Task brief: Pull out each line of the material below that contains the word "there", copying those lines unchanged.
(Excerpted records begins)
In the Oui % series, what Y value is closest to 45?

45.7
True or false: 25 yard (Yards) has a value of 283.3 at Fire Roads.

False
(Excerpted records ends)
(Excerpted records begins)
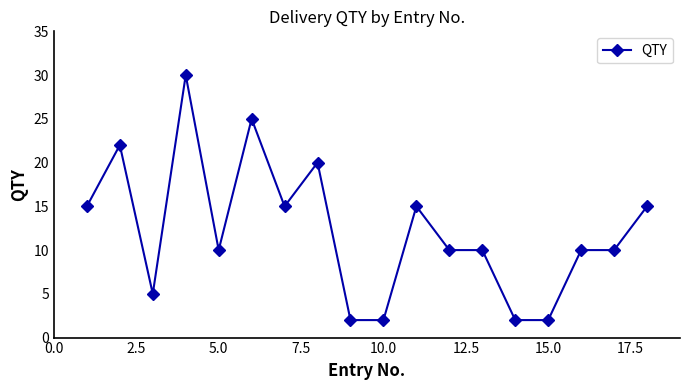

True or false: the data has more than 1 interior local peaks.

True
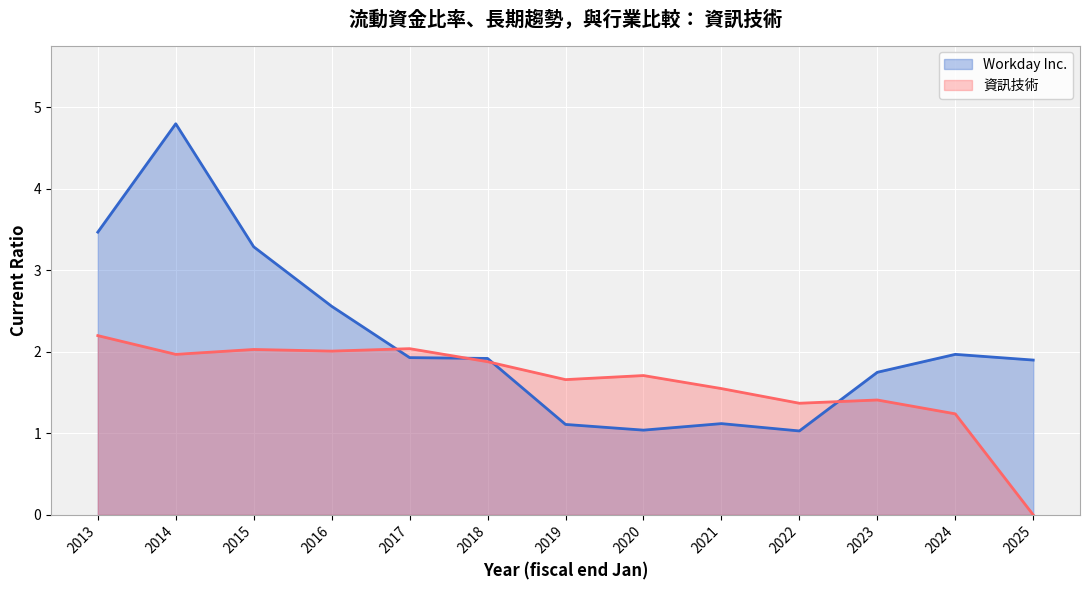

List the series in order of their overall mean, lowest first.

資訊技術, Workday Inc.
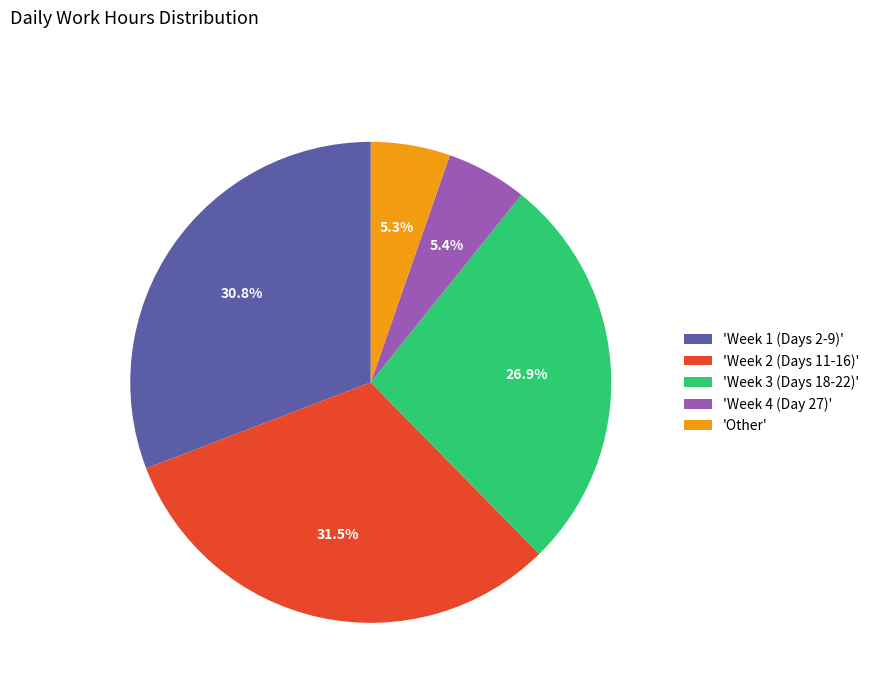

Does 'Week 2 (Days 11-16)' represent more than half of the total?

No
(Excerpted records ends)
(Excerpted records begins)
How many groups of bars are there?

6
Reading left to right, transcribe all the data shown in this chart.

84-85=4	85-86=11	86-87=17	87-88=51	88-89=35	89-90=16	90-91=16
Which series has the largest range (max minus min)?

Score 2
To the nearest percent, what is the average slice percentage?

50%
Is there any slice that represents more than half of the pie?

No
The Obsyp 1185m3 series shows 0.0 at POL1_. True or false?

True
(Excerpted records ends)
Task answer:
How many groups of bars are there?
Is there any slice that represents more than half of the pie?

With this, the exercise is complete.